La loi consacre enfin la protection du littoral
La Chambre des conseillers a adopté le 23 juin le projet de loi sur le littoral, présenté en Conseil de gouvernement en 2013 et transféré par la première Chambre en août 2014.
Cet épineux projet de loi, en gestation depuis les années 80, arrive en fin de parcours du processus parlementaire.
La loi a le mérite d’adopter une protection globale et intégrée du littoral et de mettre en place des «pratiques vertueuses pour le milieu», tel qu'a pu le constater le Conseil économique et social. Toutefois, on peut reprocher un certain manque d’opérationalité des mesures et l’affaiblissement des principes par le recours trop systématique aux dérogations.
La loi comble un vide juridique
Cette loi tant attendue comble un vide juridique.
Elle a pour mérite de délimiter le littoral, composé côté mer des eaux territoriales et côté terre du domaine public - 6 mètres au dessus du rivage de la mer - des estuaires, des baies et des lagunes, des zones humides, etc.
Elle garantit la gratuité et le libre accès au rivage de la mer au public.
Elle consacre l’interdiction d’extraction du sable des plages et des dunes et encadre les dérogations pouvant être accordées.
Elle institue un contrôle périodique des eaux de baignade et un classement des plages pour la qualité de la baignade, lequel devra être porté à la connaissance du public.
Elle encadre les déversements polluants sur le littoral et pose le principe du pollueur-payeur.
Il manque toutefois une précision sur les délais d’application du texte. Cette loi devra en effet être suivie de l’adoption de 16 textes d’application pour être effective. Or, la loi ne prévoit pas de délais contraignants pour l’adoption des décrets d’application.

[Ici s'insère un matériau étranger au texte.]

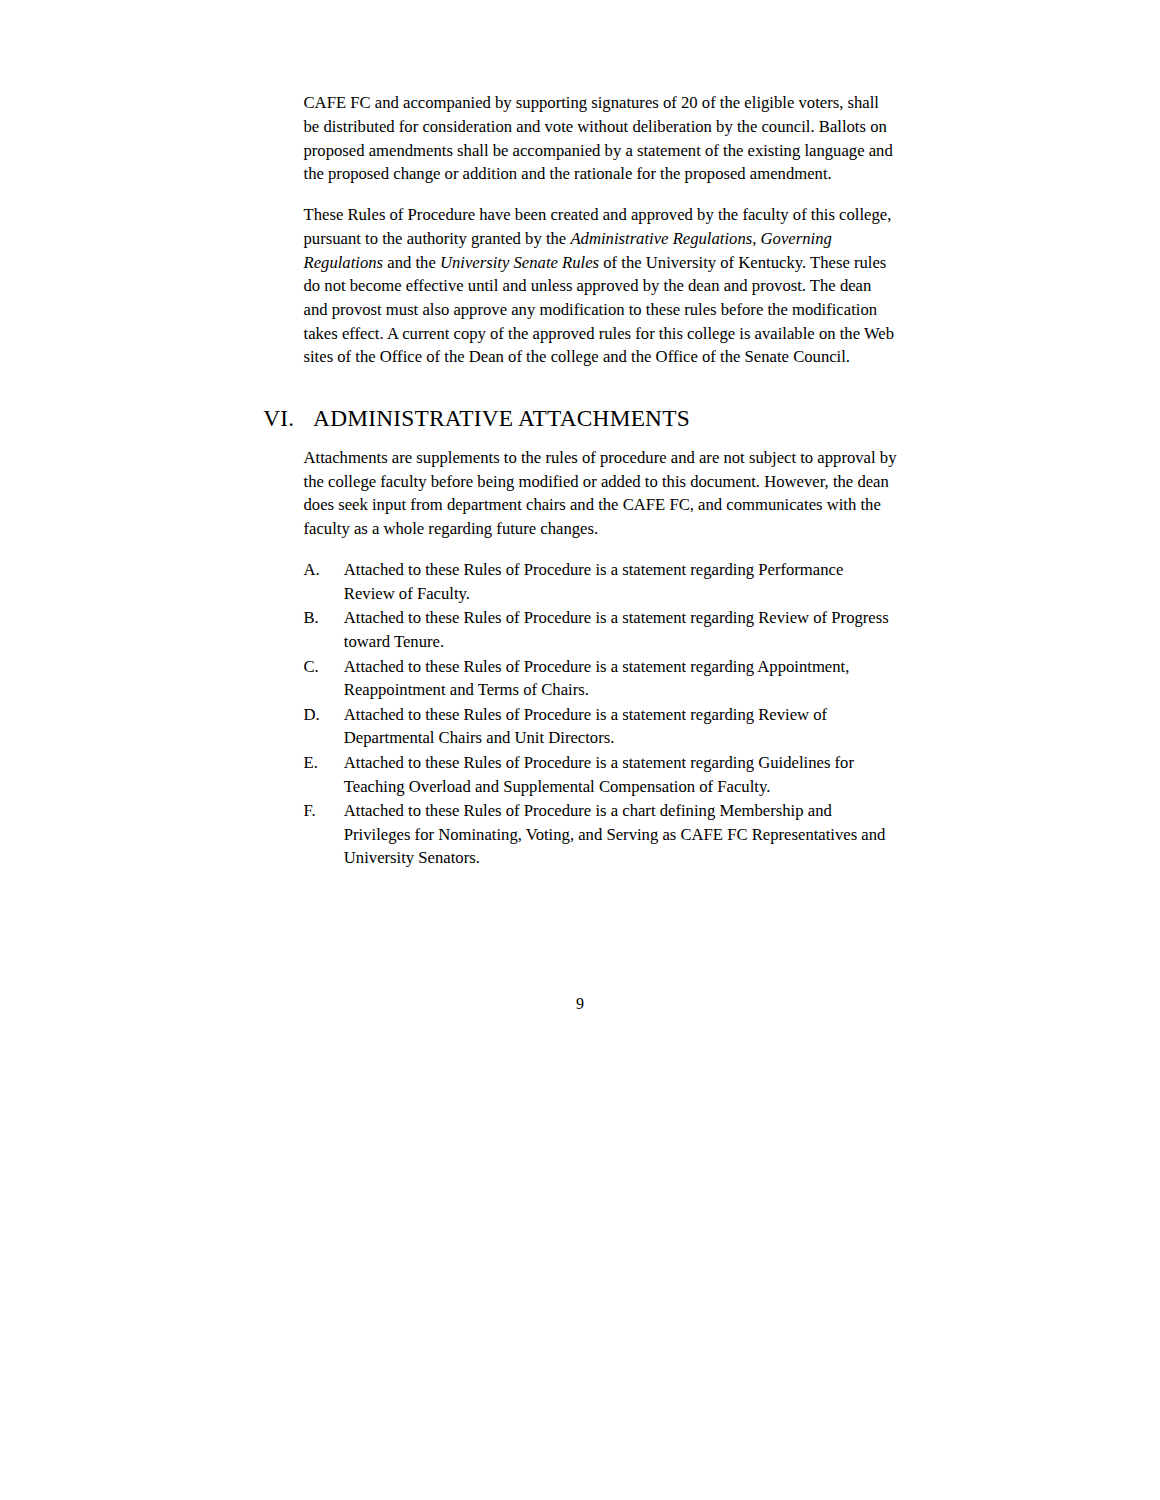CAFE FC and accompanied by supporting signatures of 20 of the eligible voters, shall be distributed for consideration and vote without deliberation by the council. Ballots on proposed amendments shall be accompanied by a statement of the existing language and the proposed change or addition and the rationale for the proposed amendment.
These Rules of Procedure have been created and approved by the faculty of this college, pursuant to the authority granted by the Administrative Regulations, Governing Regulations and the University Senate Rules of the University of Kentucky. These rules do not become effective until and unless approved by the dean and provost. The dean and provost must also approve any modification to these rules before the modification takes effect. A current copy of the approved rules for this college is available on the Web sites of the Office of the Dean of the college and the Office of the Senate Council.
VI. ADMINISTRATIVE ATTACHMENTS
Attachments are supplements to the rules of procedure and are not subject to approval by the college faculty before being modified or added to this document. However, the dean does seek input from department chairs and the CAFE FC, and communicates with the faculty as a whole regarding future changes.
A. Attached to these Rules of Procedure is a statement regarding Performance Review of Faculty.
B. Attached to these Rules of Procedure is a statement regarding Review of Progress toward Tenure.
C. Attached to these Rules of Procedure is a statement regarding Appointment, Reappointment and Terms of Chairs.
D. Attached to these Rules of Procedure is a statement regarding Review of Departmental Chairs and Unit Directors.
E. Attached to these Rules of Procedure is a statement regarding Guidelines for Teaching Overload and Supplemental Compensation of Faculty.
F. Attached to these Rules of Procedure is a chart defining Membership and Privileges for Nominating, Voting, and Serving as CAFE FC Representatives and University Senators.
9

Protection du littoral à géométrie variable
La loi prohibe de façon nette et précise la construction en bord de mer sur une limite de 100 mètres. Toutefois, elle assortit le principe d’un certain nombre de dérogations limitant sa portée.
La loi interdit l’atteinte portée à l’état naturel du rivage de la mer. Cette interdiction ne s’applique pas aux zones portuaires, aux travaux de défense contre la mer ou aux installations ayant donné lieu à une déclaration d’utilité publique.

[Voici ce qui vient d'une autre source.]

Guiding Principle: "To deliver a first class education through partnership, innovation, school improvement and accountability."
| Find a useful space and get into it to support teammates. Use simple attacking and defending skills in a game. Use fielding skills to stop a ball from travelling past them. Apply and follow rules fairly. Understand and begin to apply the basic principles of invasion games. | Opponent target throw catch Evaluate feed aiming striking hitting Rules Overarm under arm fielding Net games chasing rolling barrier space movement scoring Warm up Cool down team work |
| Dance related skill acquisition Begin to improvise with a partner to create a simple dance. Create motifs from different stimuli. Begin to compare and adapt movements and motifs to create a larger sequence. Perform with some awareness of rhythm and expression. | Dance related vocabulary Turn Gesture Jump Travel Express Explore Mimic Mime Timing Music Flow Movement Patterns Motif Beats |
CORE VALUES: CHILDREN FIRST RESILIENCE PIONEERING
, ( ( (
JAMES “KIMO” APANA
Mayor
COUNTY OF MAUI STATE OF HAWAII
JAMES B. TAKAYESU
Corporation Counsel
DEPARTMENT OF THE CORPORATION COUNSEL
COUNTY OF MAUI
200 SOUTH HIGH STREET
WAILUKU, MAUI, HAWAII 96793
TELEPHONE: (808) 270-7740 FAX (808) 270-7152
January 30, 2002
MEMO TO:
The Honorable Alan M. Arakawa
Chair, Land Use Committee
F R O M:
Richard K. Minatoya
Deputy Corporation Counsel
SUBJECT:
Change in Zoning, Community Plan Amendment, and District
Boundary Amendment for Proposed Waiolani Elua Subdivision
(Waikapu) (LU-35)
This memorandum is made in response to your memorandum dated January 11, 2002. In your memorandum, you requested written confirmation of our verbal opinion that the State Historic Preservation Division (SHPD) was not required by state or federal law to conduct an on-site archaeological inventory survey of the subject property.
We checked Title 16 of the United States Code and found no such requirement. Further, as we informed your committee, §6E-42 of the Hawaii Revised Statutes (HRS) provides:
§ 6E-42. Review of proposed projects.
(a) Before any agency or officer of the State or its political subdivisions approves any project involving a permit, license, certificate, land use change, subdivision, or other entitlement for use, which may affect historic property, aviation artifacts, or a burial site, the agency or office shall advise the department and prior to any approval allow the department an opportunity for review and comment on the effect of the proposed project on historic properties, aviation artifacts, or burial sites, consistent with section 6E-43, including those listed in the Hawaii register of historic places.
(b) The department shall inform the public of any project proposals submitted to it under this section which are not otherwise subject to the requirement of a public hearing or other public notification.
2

Le littoral est assorti d’une zone non constructible d’une largeur de 100 mètres, calculée à partir de la limite terrestre du littoral. Cette interdiction ne concerne pas les installations nécessaires à des services publics ou dont l’emplacement au bord de mer s’impose par la nature de leurs activités. Elles devront toutefois faire l’objet d’une étude d’impact environnemental.
Par ailleurs, sont interdits tous travaux d’infrastructure, de transport dans une limite de 2.000 m à compter de la limite de la zone non-constructible.

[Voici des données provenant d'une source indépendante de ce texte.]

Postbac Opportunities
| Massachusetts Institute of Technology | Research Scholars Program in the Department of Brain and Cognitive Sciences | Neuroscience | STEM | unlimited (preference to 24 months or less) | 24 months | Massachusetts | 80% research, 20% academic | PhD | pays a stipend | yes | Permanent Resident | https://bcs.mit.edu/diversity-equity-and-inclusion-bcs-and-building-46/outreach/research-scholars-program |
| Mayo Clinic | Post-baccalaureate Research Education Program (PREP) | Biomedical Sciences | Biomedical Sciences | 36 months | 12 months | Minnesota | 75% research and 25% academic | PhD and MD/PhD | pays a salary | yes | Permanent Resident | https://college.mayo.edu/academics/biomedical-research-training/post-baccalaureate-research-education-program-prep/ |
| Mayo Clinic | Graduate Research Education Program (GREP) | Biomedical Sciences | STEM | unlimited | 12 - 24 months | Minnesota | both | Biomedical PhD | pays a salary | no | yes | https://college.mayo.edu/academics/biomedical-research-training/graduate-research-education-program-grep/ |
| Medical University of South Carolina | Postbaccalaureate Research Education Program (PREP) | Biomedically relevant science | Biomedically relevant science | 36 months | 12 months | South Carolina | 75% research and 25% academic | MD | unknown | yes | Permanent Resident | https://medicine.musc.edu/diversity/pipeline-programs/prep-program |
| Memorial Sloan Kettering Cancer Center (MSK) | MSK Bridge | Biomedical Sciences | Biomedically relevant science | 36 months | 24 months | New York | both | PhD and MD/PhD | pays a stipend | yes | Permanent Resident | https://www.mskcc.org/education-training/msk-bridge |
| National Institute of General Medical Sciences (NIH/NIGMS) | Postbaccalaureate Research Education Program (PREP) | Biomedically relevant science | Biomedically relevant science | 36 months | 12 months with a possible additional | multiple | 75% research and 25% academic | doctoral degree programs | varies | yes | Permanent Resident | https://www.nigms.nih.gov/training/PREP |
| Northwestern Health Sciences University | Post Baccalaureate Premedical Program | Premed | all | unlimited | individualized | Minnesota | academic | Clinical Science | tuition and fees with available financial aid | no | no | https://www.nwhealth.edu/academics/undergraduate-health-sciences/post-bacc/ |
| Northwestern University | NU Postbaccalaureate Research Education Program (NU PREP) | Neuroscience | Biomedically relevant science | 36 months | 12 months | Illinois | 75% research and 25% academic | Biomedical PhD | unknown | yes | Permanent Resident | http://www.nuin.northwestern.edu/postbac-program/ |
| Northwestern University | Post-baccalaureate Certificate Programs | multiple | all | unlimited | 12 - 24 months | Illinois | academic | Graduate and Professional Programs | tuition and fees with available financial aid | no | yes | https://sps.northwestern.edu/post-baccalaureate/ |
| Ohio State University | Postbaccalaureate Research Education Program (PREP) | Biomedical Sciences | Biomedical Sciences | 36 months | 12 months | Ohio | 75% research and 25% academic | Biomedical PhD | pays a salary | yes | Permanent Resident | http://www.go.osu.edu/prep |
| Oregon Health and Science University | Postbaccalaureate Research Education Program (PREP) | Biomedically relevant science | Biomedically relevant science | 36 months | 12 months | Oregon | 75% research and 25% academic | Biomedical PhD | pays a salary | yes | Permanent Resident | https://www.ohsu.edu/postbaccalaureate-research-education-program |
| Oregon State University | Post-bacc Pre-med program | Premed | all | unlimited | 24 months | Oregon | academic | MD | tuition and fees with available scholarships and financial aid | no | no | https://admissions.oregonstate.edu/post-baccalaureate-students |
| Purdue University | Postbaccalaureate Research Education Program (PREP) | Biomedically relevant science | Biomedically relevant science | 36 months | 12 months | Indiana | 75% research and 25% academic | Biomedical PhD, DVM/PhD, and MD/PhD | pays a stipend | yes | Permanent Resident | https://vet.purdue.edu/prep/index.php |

Gestion intégrée du littoral
La loi consacre la gestion intégrée et éco-systémique du littoral, visant l’équilibre des différentes fonctions du littoral, en prenant en considération de façon homogène les aspects environnementaux, économiques et institutionnels.
Cette gestion intégrée doit faire l’objet d’un schéma national du littoral, élaboré en concertation avec les conseils des régions, les établissements publics, les instituts de recherche concernés et les associations. Il veillera notamment à la cohérence des politiques sectorielles dans l’industrie, le tourisme ou l’urbanisme avec la protection du littoral.
Des comités régionaux devront prendre le relais de la gestion du littoral. Des schémas régionaux d’aménagement, de protection et de mise en valeur seront établis par zones, regroupant une ou plusieurs régions. Les documents d’urbanisme devront prendre en compte ces schémas nationaux et régionaux.
Les schémas nationaux et régionaux seront établis pour 10 ans.
Si ces schémas seront établis en concertation avec les régions et les communes, il est à déplorer que la loi n’ait pas plus responsabilisé les collectivités territoriales, en les dotant de ressources humaines suffisantes - d’une police spécialisée - pour assurer la surveillance du littoral.